Saisonkräfte finden keine Wohnungen

Ein großes Problem ist auch die Unterbringung des Personals. Die meisten saisonal Beschäftigten kommen vom Festland auf die Ferieninseln. Dort gibt es aber kaum mehr erschwingliche Unterkünfte, weil viele Besitzer ihre Wohnungen lieber über Plattformen wie Airbnb und Booking.com an Touristen vermieten. Auf Inseln wie Mykonos, Santorin oder Paros müssen deshalb viele Beschäftigte in stickigen Wohncontainern hausen. Die Regierung plant jetzt Visa-Erleichterungen, um Arbeitskräfte aus Bangladesch, Pakistan, Indien und Ägypten anzuwerben.

Giorgos Chotzoglou, Vorsitzender des Verbandes der Tourismus-Gewerkschaften, hält das nicht für eine gute Lösung: Damit würden „die Rechte der Arbeitnehmer ausgehöhlt und die Löhne gedrückt“. Wenn die Hoteliers und Gastwirte höhere Gehälter zahlen und bessere Arbeitsbedingungen bieten, könnten die 80 000 offenen Stellen mit griechischen Beschäftigten besetzt werden, meint der Gewerkschafter.
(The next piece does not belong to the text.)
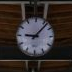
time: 9:07
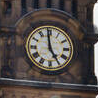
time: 4:59
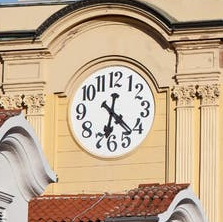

Derselben Meinung ist auch Regierungschef Kyriakos Mitsotakis von der liberal-konservative Partei Nea Dimokratia. „Zahlt mehr und ihr werdet Personal finden. Das ist, was ich den Unternehmern sage, die sich beklagen“, hatte der konservative Politiker bereits im Januar im Fernsehen den Hoteliers beschieden.